Depuis des années, la Parole de Dieu éveille chez un grand nombre de chrétiens une attirance croissante. Le renouveau biblique, la facilité de l’accès aux sources, l’abondance des commentaires y ont sans doute beaucoup aidé. Comment ne pas y voir le signe d’une foi qui cherche davantage d’intelligence, de nourriture et surtout de rencontre plus per­sonnelle et directe avec le Seigneur, dans sa Parole, à une époque où Dieu ne se donne plus à sentir immédiatement ? Parallèlement à la prière ou à la lectio divina, aux groupes de partage ou aux formations, maintes liturgies font une large place à une Parole de Dieu lue, expliquée, comme un lieu privilégié de l’écoute de Dieu et de l’accueil de l’Esprit Saint.
Qu’est-ce que cette heureuse réhabilitation de la Parole dans la vie des communautés chrétiennes nous révèle de Dieu ? N’est-ce pas depuis les origines tout le mystère de la Parole de Dieu que de se dire à travers des paroles d’hommes ? Comment y discerner la voix de Dieu ? Qu’est-ce au fond que la Parole de Dieu ?

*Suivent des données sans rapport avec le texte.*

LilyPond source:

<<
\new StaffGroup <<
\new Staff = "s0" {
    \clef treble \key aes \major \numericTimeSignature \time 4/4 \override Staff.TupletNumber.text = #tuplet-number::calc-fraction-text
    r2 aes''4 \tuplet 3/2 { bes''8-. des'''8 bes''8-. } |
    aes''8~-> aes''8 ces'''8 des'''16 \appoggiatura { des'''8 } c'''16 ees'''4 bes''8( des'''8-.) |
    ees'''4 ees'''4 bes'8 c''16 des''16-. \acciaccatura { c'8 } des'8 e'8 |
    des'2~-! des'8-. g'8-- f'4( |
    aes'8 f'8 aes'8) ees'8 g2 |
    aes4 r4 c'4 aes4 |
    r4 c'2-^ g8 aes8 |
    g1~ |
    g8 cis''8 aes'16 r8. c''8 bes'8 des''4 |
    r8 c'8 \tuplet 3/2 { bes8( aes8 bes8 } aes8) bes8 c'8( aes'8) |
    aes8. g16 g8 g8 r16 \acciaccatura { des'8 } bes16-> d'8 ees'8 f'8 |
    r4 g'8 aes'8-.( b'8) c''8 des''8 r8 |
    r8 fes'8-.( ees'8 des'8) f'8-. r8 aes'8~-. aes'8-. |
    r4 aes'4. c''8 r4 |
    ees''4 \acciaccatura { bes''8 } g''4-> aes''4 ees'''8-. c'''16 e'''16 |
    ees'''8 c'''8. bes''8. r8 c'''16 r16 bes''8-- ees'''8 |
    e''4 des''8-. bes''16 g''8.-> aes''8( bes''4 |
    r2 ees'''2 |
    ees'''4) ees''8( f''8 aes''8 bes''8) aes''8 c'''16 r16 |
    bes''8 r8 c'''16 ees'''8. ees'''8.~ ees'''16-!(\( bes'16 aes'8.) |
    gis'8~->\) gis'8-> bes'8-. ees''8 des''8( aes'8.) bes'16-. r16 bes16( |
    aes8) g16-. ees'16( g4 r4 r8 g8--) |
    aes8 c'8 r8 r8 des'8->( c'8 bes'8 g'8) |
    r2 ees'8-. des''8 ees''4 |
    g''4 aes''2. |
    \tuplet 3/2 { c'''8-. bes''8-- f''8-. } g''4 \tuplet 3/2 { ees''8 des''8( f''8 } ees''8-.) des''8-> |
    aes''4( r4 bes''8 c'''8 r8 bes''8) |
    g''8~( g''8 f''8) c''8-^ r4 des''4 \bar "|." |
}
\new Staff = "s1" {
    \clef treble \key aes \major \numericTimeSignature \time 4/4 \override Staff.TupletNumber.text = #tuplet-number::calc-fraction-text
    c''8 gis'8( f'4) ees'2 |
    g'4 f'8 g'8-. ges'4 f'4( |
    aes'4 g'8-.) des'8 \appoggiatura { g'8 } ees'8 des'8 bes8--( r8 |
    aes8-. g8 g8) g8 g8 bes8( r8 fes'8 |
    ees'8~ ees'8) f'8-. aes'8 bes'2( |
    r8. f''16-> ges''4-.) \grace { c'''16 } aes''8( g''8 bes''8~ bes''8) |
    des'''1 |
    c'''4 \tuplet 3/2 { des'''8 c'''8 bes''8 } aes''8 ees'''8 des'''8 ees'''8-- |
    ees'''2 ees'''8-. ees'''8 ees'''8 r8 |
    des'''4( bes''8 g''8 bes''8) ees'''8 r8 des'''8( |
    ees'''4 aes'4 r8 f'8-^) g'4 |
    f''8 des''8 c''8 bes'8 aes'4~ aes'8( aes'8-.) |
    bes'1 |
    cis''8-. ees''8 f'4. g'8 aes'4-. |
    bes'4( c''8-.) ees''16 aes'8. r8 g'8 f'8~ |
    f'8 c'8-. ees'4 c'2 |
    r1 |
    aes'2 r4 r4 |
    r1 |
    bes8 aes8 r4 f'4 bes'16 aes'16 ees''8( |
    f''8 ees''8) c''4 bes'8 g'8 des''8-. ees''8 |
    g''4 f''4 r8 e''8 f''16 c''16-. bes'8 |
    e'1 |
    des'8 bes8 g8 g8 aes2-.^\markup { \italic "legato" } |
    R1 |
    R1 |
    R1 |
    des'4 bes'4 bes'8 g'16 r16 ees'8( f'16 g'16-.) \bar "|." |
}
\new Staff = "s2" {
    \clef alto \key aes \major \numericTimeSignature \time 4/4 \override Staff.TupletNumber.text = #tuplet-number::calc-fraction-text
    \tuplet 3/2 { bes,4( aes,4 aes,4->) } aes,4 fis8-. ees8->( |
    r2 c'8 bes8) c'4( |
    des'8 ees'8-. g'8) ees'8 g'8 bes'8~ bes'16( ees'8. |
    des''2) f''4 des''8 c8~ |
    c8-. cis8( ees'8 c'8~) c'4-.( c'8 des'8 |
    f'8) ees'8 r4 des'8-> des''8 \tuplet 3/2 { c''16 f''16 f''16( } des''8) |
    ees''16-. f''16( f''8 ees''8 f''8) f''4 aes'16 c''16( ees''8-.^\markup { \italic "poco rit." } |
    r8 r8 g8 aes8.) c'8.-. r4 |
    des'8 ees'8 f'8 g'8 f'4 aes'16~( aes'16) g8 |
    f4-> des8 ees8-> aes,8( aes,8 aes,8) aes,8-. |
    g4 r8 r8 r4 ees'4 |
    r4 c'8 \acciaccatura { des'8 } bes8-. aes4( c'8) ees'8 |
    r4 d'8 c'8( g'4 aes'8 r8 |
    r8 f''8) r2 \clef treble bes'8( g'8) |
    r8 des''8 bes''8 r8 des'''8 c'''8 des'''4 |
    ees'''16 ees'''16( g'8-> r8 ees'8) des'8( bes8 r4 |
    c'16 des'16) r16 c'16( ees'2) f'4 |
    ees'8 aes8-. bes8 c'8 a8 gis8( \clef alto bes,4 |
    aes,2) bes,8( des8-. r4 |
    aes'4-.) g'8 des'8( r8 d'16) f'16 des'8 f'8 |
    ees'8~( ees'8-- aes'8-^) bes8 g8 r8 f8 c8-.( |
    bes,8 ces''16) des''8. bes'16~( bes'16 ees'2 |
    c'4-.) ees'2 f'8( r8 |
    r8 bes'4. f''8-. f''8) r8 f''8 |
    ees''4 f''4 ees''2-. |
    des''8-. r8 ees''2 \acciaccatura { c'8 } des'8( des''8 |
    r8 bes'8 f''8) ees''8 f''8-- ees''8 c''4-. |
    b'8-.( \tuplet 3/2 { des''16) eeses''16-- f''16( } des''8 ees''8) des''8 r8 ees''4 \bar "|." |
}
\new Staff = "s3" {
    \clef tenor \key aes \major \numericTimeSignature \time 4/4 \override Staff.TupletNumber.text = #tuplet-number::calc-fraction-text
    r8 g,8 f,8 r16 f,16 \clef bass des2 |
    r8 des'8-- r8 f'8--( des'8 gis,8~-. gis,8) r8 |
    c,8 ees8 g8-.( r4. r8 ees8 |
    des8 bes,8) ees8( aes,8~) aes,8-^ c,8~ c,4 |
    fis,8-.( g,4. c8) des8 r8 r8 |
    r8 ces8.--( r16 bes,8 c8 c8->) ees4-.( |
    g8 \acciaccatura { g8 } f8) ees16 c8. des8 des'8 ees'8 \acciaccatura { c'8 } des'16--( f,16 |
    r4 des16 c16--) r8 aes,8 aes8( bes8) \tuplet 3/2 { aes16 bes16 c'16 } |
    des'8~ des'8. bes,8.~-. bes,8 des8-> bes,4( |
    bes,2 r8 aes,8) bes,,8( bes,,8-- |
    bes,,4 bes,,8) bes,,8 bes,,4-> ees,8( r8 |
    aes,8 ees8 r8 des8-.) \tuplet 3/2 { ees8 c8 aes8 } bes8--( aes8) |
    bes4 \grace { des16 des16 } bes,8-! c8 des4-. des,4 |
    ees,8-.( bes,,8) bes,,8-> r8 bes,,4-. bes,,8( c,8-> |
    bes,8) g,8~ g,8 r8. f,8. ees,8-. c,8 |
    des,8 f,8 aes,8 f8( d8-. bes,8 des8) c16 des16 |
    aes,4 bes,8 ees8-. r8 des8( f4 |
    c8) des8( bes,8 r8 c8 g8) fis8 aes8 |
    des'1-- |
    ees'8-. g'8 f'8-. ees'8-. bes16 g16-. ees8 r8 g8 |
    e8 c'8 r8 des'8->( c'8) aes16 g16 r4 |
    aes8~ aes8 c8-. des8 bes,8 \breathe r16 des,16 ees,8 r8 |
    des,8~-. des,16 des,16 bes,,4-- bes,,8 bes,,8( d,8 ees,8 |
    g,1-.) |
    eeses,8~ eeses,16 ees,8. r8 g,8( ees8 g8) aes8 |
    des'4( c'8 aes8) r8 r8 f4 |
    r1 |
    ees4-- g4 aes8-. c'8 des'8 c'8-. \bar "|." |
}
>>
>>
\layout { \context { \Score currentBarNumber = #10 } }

À l’évidence, elle se donne et touche le coeur de l’homme au sein d’une expérience spirituelle toujours étonnante. En témoigne ce qu’ont exprimé les évêques rassemblés l’an dernier en synode sur « la Parole de Dieu » et que le pape a retracé en quatre images fortes dans son message final (M. Léna). Le rapport à l’Écriture est le lieu privilégié d’une telle expérience, en particulier quand elle nous met en affinité avec tel ou tel personnage biblique qui creuse notre intériorité en nous faisant partager sa foi, ses doutes, ses impasses (J.-P. Sonnet). Le récit biblique « parle » quand il se fait parabole de notre vie : tout un chacun peut alors entendre entre les mots la Parole unique que Dieu lui adresse (B. Régent).
Attrayante, la « lettre » de l’Écriture renvoie donc à Celui qui s’y révèle ainsi mystérieusement, et le respect qu’elle nous inspire est sans doute l’apport le plus précieux des lectures juives de la Bible à la foi chrétienne (G. Comeau). Dans les cultures fondées sur l’oralité, comme en Afrique, on mesure le rôle attractif et libérateur de la Bible, et en même temps les dérives liées à une lecture littérale de l’Écriture, souvent dues à une appropriation trop immédiate de la Parole de Dieu (É. de Rosny).
La Parole de Dieu a pris corps en Jésus-Christ. Elle est devenue l’in­croyable Bonne Nouvelle qui donne de renaître à ceux qui s’ouvrent à sa présence. À la suite de ceux qui ont rencontré le Christ, chacun peut vivre cette Parole dans l’eucharistie (C. Theobald). De même, Ignace de Loyola renaîtra, durant sa convalescence, en découvrant, à travers la vie des saints, le regard que Dieu porte sur lui et la force du désir qui l’habite (C. Robet).
Tenter de vivre de la Parole, on le voit, fait entrer en résonance avec bien d’autres expériences, dont le récit laisse apercevoir sinon nommer la pro­fondeur spirituelle, quand l’homme s’y révèle à lui-même (R. Scholtus). La maladie est de ces expériences, où la Parole parfois exprimée, parfois désirée, se fait geste ou service, présence jusqu’au bout de notre histoire (M.-H. Boucand).